Versioned Log Stream Merkle Tree

⚠️ This repository is a work in progress and is not production ready 🚧

Versioned Log Stream Merkle Tree is an authenticated key-value store optimized for large-scale use.
Origin: LETUS (See DMM-Trie plus VDLS).

Objectives

Authentication: provide commitment (state root) and inclusion proofs for key-value pairs.
Multi-version: track and provide authenticated historical states.
Performance: minimize I/O amplifications of the underlying storage.

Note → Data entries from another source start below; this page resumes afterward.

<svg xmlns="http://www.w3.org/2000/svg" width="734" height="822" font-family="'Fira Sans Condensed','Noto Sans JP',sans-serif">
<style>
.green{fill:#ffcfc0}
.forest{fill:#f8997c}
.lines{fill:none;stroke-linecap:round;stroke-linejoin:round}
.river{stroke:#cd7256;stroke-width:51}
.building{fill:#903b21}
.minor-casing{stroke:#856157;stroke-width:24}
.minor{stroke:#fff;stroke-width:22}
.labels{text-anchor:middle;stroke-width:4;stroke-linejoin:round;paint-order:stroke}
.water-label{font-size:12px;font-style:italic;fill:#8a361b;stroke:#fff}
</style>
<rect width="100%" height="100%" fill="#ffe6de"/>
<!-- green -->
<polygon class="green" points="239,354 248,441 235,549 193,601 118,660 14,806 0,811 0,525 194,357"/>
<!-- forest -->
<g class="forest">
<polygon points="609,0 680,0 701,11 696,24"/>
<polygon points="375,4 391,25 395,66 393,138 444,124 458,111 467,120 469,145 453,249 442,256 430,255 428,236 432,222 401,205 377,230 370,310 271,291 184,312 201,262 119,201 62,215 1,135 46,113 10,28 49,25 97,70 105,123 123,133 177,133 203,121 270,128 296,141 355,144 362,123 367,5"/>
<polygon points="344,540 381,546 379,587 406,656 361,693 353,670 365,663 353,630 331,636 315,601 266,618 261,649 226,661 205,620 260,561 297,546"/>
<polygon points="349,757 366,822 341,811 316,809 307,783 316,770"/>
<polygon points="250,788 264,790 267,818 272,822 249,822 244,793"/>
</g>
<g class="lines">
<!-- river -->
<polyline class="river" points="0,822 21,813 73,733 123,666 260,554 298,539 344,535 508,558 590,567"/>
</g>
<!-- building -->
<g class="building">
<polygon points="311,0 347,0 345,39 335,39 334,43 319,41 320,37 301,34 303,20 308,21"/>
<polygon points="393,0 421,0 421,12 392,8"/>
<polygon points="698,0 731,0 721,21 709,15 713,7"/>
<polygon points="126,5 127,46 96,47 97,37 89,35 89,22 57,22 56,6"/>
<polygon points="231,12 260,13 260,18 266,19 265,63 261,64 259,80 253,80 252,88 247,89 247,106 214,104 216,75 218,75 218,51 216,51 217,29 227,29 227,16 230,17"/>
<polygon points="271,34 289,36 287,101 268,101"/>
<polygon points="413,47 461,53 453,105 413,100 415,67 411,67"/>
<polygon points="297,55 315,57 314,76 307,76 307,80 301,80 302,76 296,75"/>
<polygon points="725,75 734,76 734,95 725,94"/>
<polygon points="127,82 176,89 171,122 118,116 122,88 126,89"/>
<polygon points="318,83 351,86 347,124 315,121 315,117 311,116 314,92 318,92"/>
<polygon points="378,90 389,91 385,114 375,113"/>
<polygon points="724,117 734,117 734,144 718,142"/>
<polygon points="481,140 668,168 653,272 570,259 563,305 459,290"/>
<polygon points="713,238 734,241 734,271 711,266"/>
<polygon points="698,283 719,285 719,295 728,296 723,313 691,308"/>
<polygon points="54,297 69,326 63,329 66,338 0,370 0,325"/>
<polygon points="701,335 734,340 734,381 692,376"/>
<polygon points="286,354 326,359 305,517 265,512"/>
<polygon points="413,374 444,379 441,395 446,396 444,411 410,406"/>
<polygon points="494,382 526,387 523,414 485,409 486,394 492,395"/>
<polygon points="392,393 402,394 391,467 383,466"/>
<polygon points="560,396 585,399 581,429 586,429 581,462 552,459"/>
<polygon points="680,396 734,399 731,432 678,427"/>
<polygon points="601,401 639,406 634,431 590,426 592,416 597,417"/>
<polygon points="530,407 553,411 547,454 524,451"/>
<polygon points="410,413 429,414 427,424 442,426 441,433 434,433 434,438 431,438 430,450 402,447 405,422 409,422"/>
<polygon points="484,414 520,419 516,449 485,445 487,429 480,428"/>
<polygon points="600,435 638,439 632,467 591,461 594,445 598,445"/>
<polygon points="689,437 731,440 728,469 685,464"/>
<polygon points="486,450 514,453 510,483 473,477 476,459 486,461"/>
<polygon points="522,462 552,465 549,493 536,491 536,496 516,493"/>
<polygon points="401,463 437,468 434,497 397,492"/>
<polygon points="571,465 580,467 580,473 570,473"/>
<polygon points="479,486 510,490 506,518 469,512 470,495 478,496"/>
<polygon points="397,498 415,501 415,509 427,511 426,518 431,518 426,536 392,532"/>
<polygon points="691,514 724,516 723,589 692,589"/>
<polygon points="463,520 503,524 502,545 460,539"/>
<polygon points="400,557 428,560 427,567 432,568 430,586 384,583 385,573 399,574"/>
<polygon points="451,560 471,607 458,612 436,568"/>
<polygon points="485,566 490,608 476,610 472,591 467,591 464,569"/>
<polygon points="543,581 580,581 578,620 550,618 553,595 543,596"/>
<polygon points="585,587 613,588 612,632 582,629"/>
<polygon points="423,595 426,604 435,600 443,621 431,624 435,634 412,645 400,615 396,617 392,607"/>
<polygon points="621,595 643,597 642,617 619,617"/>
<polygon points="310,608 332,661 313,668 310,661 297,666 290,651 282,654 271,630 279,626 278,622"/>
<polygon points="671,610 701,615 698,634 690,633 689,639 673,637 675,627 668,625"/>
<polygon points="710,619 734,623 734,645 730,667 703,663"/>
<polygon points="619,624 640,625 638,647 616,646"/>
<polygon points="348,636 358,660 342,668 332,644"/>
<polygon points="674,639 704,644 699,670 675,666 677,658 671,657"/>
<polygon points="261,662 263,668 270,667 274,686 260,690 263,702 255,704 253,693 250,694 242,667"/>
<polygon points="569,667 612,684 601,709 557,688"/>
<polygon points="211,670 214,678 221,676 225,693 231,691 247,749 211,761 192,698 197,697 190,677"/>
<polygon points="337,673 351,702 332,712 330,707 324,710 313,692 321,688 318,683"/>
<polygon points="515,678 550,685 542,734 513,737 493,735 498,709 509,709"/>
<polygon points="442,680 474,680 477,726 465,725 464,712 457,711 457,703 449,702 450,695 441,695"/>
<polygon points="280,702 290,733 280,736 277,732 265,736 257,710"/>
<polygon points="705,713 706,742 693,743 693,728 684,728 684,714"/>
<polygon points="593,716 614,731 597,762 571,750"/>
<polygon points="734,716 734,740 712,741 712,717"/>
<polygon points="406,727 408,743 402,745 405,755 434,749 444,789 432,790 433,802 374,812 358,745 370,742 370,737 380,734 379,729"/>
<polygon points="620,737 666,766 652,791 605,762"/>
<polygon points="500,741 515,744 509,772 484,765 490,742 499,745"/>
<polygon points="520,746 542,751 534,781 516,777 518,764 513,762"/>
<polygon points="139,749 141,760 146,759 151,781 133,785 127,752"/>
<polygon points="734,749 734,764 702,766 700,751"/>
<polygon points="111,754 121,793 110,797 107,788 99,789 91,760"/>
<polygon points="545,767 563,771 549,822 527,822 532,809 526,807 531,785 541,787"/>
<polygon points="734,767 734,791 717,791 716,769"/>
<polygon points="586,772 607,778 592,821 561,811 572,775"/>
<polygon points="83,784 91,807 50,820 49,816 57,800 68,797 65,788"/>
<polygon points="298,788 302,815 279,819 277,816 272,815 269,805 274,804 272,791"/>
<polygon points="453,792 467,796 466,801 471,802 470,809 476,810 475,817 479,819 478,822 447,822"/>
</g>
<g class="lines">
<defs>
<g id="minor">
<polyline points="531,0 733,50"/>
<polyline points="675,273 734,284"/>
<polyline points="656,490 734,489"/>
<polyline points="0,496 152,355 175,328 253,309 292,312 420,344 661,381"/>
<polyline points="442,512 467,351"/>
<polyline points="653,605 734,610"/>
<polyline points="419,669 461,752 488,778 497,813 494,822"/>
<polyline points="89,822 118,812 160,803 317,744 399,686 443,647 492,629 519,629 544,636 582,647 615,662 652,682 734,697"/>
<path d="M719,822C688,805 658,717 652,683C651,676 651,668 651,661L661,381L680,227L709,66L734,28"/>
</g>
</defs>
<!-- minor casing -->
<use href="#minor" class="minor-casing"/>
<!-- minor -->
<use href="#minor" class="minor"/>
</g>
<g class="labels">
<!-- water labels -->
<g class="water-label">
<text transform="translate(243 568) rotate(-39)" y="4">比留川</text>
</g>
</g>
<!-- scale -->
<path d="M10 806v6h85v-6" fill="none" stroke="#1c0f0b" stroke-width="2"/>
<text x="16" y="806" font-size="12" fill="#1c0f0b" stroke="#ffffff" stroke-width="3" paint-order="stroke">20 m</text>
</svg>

The current design utilizes a 16-way trie as Merkle Tree.
Each leaf node records:
- $V$ the data version.
- $k$ the key.
- $l$ the location of the node in the underlying storage.
- $h = H(k, v)$ the Merkle hash of this node.
Each index node maintains 16 slots and a bitmap $b$ to indicate whether a slot is not empty.
Occupied slots record data version $V_c$, Merkle hash $h_c$, and a memory reference $r$ of its child node.
The Merkle hash of an index node is computed after concatenating the Merkle hash of its child nodes.
The root hash of the VLSM tree is recursively calculated with the child nodes.
Nodes are routed via 4-bit nibbles, with multiple nibbles spliced to form a nibble path.
Nibbles are derived from $H(k)$'s prefix to ensure balance and resistance to attacks.
The VLSM tree structure is deterministic given a set of key-value pairs, as the splitting and merging of VLSM tree nodes depend solely on the nibbles.
The root hash is, therefore, deterministic by the dataset, regardless of the order of the updates.

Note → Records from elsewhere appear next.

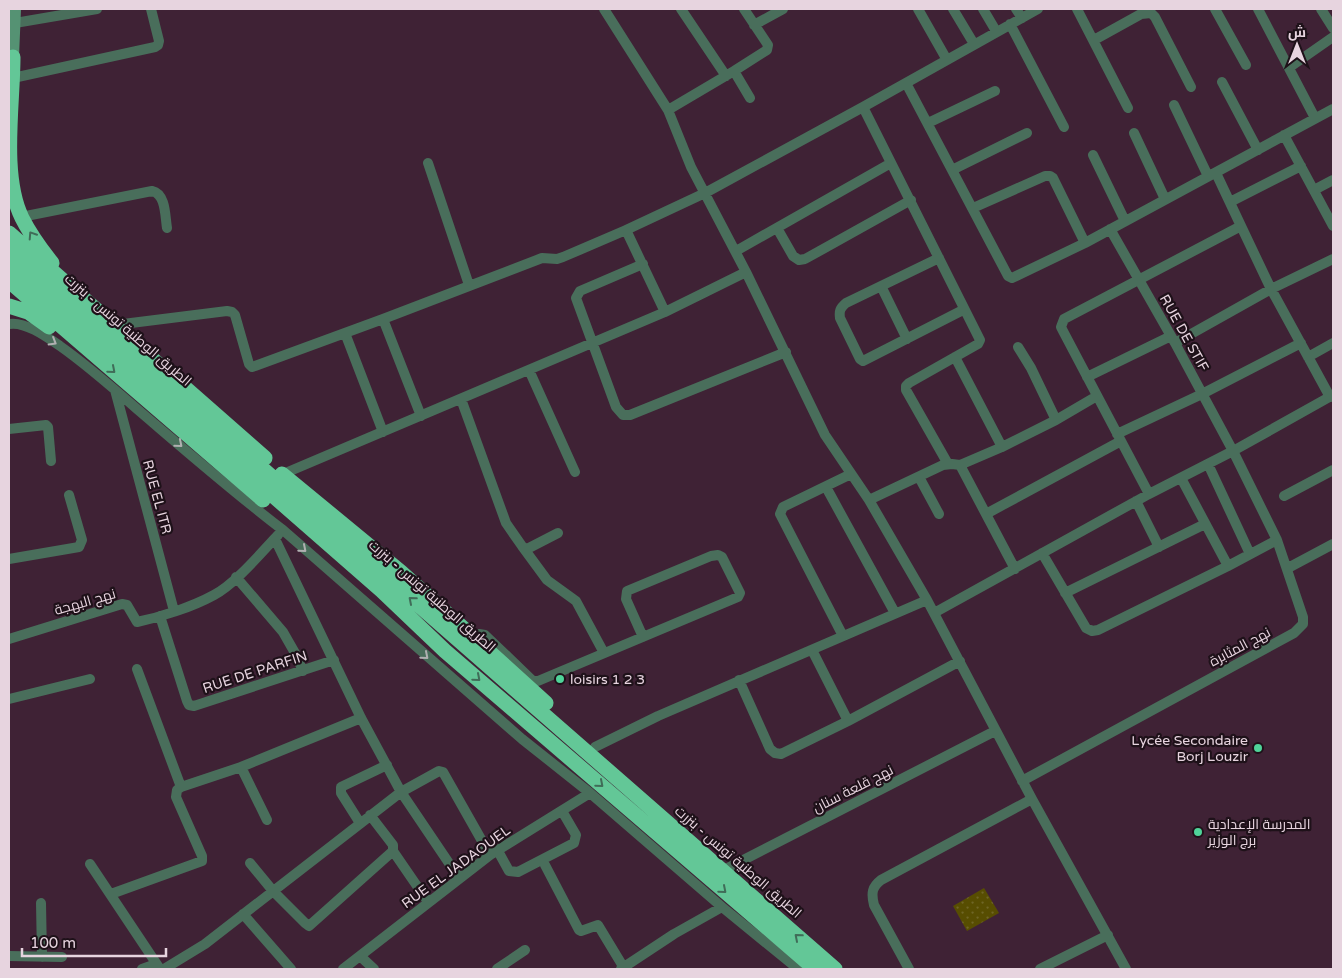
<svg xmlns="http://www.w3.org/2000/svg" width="1342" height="978" font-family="'Varela Round',Cairo,sans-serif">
  <defs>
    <pattern id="grass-dots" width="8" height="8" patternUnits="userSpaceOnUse" patternTransform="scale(1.25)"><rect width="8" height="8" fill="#574d01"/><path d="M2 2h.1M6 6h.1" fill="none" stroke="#6f6626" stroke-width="1.8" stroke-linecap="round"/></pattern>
  </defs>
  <rect width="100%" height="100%" fill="#3f2235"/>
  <path fill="url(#grass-dots)" d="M984 888 999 913 967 931 953 906Z"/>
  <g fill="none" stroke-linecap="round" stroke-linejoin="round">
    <path stroke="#496e5b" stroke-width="10" d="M604 9 668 110 691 167 746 272 825 435 869 500 927 600 1032 799 1126 969
      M681 9 726 76
      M918 9 947 60
      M953 9 974 44
      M983 9 996 31
      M1016 9 1022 18
      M1077 9 1128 108
      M1215 9 1246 65
      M1258 9 1315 118
      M1321 9 1333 28
      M15 23 97 9
      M1010 24 1064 127
      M754 25 783 9
      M1094 40 1141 14 1151 13 1155 17 1191 87
      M1290 67 1333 37
      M734 71 750 98
      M13 78 155 47 158 45 159 41 151 9
      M1222 82 1258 150
      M906 83 1008 276 1012 278 1085 243 1333 109
      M1174 105 1208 176
      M863 107 980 340 978 344 909 383 906 386V390L948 464
      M668 110 734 71 767 50 768 45 744 9
      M928 123 995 91
      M1134 133 1165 199
      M1284 135 1333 226
      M1093 155 1125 221
      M428 163 469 285
      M952 170 1027 133
      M1216 173 1241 226
      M1314 190 1333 180
      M1230 202 1301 166
      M973 208 1045 176H1050L1053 178 1085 243
      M21 217 152 191C166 194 165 216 167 228
      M777 228 793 256 799 260 805 259 911 200
      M626 230 665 312
      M736 251 891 163
      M939 258 846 303C840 308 839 311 840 318L860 359 863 361 963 310
      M643 264 580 291 576 298 616 407 623 415H630L786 352
      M881 286 907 339
      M383 319 421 416
      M9 324C25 321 47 337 60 346 87 365 112 387 137 409 185 450 233 492 283 530L522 739 590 793 722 907 798 969
      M115 325 227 311 232 312 235 315 249 364 252 367 255 366 383 319 542 258 557 259 563 257 626 230 705 193 863 107 1038 9
      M345 333 383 432
      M1175 343 1271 289 1333 259
      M1018 347 1031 368 1056 420
      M955 357 1002 447
      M1308 357 1333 343
      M529 370 575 472
      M1087 377 1171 336
      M115 390 174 611
      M461 399 506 523 522 546 547 580 576 601 604 653
      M9 429 46 425 48 427 51 461
      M1117 434 1202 394 1301 343
      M1208 464 1250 554
      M960 465 1015 569
      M283 474 665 312 746 272
      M919 477 939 514
      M1181 478 1228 566
      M826 487 895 613
      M1149 494 1063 331 1061 327 1064 319 1241 226 1271 289 1330 397
      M1284 496 1333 470
      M869 500 943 465 952 464 960 465 1002 447 1056 420 1097 396
      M1136 501 1159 547
      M986 514 1121 441
      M275 539 361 718 401 792 459 878
      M525 550 558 533
      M1042 553 1086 628 1092 631 1098 630 1228 566 1277 540
      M9 559 79 547 82 540 69 495
      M1288 568 1333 544
      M236 577 283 632 295 653 303 671
      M1065 593 1205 524
      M934 613 1149 494 1233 451 1333 395
      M160 616 187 701 189 705 194 706 334 660
      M472 636 479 634 485 635 533 681H538L738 597 740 593 722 557 718 555 711 556 627 591 626 599 643 637
      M843 636 780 514 783 507 851 474
      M9 639 122 604 127 605 137 622C161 617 192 607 214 595 235 584 261 553 278 535
      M812 650 848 721
      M137 669 181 787
      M739 680 770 749 775 753 781 754 848 721 960 661
      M9 699 90 679
      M595 747 658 716 927 600
      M241 767 267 820
      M1022 781 1294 633 1303 624V617L1277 540 1233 451 1175 343 1110 229
      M360 823 341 793V787L387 765
      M393 851 428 902
      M498 851 509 871 518 872 574 843 576 835 562 811
      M250 863 273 891 305 923 309 926 393 851V845L370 815
      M90 864 160 969
      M545 865 579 930 581 931 598 925 624 968
      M722 871 995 731
      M111 894 202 861V856L176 797 177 790 181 787 241 767 361 718
      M41 903 42 957
      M243 914 291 969
      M9 956 62 957
      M360 956 374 969
      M142 969 156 964
      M164 969 205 944 401 792 439 771 443 772 490 855
      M343 969 490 855 590 793
      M497 969 525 950
      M621 969 674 934 722 907
      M909 969 874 905C871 893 872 887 881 880L1032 799
      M1040 969 1108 935"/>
    <path stroke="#559273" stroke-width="12" d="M11 65 13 57 15 9"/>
    <path stroke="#63c797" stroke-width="15" d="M13 57C13 104 1 176 22 218 30 234 41 249 52 263
      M9 233 265 458
      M9 247 835 969
      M9 265 381 590 445 651 815 969
      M9 281 263 500
      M9 306 28 312 49 327
      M282 474 401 572 546 703"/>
  </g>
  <defs><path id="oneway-chevron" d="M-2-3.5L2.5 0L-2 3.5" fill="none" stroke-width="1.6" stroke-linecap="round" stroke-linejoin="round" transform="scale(1.25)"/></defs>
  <g stroke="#406c58">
    <use href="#oneway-chevron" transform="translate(32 235) rotate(-123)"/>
    <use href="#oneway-chevron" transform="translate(112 370) rotate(41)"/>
    <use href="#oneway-chevron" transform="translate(412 600) rotate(-139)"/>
    <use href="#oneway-chevron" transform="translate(477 678) rotate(41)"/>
    <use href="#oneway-chevron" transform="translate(600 784) rotate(41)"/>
    <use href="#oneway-chevron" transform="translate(723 890) rotate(41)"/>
    <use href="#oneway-chevron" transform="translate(798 937) rotate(-139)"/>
  </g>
  <g stroke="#b0b0b1">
    <use href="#oneway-chevron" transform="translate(53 342) rotate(31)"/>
    <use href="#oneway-chevron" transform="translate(179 444) rotate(40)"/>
    <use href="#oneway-chevron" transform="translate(303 549) rotate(41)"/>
    <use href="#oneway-chevron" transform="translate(425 656) rotate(41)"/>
  </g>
  <g fill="#4fd399" stroke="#1e1119" stroke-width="2">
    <circle cx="560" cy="679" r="5"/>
    <circle cx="1258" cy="748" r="5"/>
    <circle cx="1198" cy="832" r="5"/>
  </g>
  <g text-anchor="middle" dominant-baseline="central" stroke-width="4.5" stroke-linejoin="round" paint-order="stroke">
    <g font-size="14" fill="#e7d4df" stroke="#1e1119">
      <text transform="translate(128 330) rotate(41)">الطريق الوطنية تونس - بنزرت</text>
      <text transform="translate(1184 333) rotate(61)">RUE DE STIF</text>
      <text transform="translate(157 497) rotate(75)">RUE EL ITR</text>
      <text transform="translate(432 596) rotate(41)">الطريق الوطنية تونس - بنزرت</text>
      <text transform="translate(85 602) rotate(-16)">نهج البهجة</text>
      <text transform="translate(1240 647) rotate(-28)">نهج المثابرة</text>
      <text transform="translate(255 672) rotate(-18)">RUE DE PARFIN</text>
      <text transform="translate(853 789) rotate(-27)">نهج قلعة سنان</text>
      <text transform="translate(738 862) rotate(41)">الطريق الوطنية تونس - بنزرت</text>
      <text transform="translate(456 867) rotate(-36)">RUE EL JADAOUEL</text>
    </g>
    <g font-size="14" fill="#e7d4df" stroke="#1e1119" text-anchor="start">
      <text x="570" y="679">loisirs 1 2 3</text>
      <text x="1248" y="740" text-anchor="end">Lycée Secondaire<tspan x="1248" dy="16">Borj Louzir</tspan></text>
      <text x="1208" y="824">المدرسة الإعدادية<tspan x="1208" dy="16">برج الوزير</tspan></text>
    </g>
  </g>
  <rect width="1342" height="978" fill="none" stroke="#e7d4df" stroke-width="20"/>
  <g transform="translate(1297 45)" stroke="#1e1119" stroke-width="4" paint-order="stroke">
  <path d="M0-4L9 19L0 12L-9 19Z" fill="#e7d4df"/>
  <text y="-8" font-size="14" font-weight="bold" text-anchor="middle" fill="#e7d4df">ش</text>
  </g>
  <path d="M22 948v8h144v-8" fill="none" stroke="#e7d4df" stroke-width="2.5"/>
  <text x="30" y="948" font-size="15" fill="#e7d4df" stroke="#1e1119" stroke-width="4" paint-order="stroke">100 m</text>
</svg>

VLSM tree supports data multi-versioning by maintaining the data version $V$ in each node and allows queries of value data, root hash, and Merkle proof for each version.
$V$ is a comparable 64-bit integer, such as a block number or transaction number.
When data is updated, the $V$ and Merkle hash $h$ of the nodes along the vertical path from root to leaf need to be updated.
Redirect-on-write (RoW) is employed to optimize memory usage, which prevents multi-versioned data structures from copying unnecessary data.
Although historical versions are necessary for auditability and verification of data changes, they are generally infrequently accessed.
The storage engine should skew resources, such as memory, towards the latest versions to accelerate transaction processing.